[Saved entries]
■ ■ ■

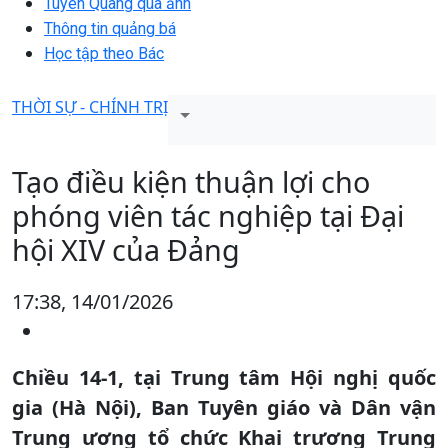
Tuyên Quang qua ảnh
Thông tin quảng bá
Học tập theo Bác
THỜI SỰ - CHÍNH TRỊ
Tạo điều kiện thuận lợi cho
phóng viên tác nghiệp tại Đại
hội XIV của Đảng
17:38, 14/01/2026
Chiều 14-1, tại Trung tâm Hội nghị quốc
gia (Hà Nội), Ban Tuyên giáo và Dân vận
Trung ương tổ chức Khai trương Trung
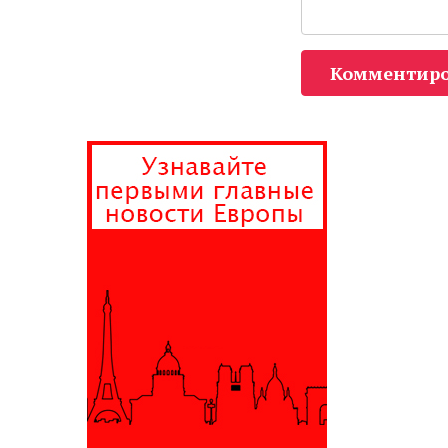
Комментиро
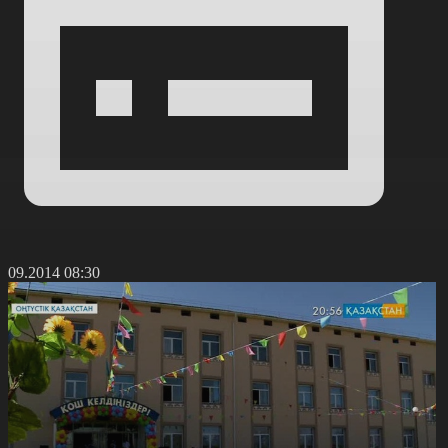
1.09.2014 08:30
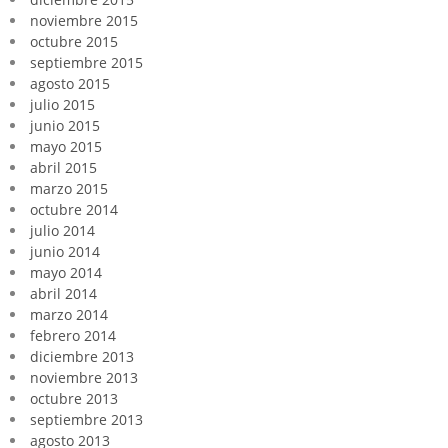
noviembre 2015
octubre 2015
septiembre 2015
agosto 2015
julio 2015
junio 2015
mayo 2015
abril 2015
marzo 2015
octubre 2014
julio 2014
junio 2014
mayo 2014
abril 2014
marzo 2014
febrero 2014
diciembre 2013
noviembre 2013
octubre 2013
septiembre 2013
agosto 2013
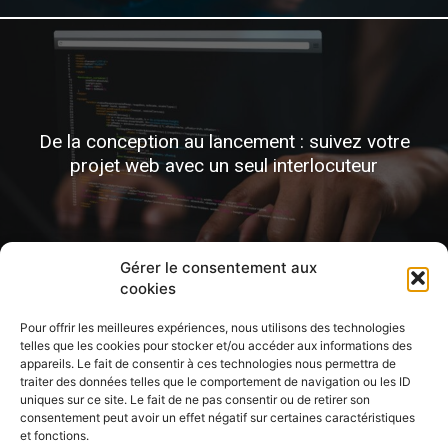
De la conception au lancement : suivez votre
projet web avec un seul interlocuteur
Gérer le consentement aux
cookies
Pour offrir les meilleures expériences, nous utilisons des technologies
telles que les cookies pour stocker et/ou accéder aux informations des
appareils. Le fait de consentir à ces technologies nous permettra de
traiter des données telles que le comportement de navigation ou les ID
uniques sur ce site. Le fait de ne pas consentir ou de retirer son
consentement peut avoir un effet négatif sur certaines caractéristiques
et fonctions.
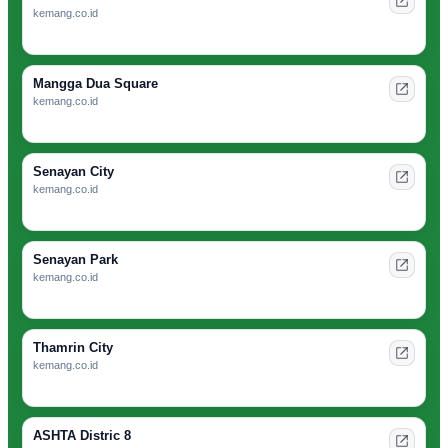
kemang.co.id
Mangga Dua Square
kemang.co.id
Senayan City
kemang.co.id
Senayan Park
kemang.co.id
Thamrin City
kemang.co.id
ASHTA Distric 8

■ ■ ■

▶ Your task: Return every line above in which the string "consentement" occurs.

▶ Written answer:
Gérer le consentement aux
consentement peut avoir un effet négatif sur certaines caractéristiques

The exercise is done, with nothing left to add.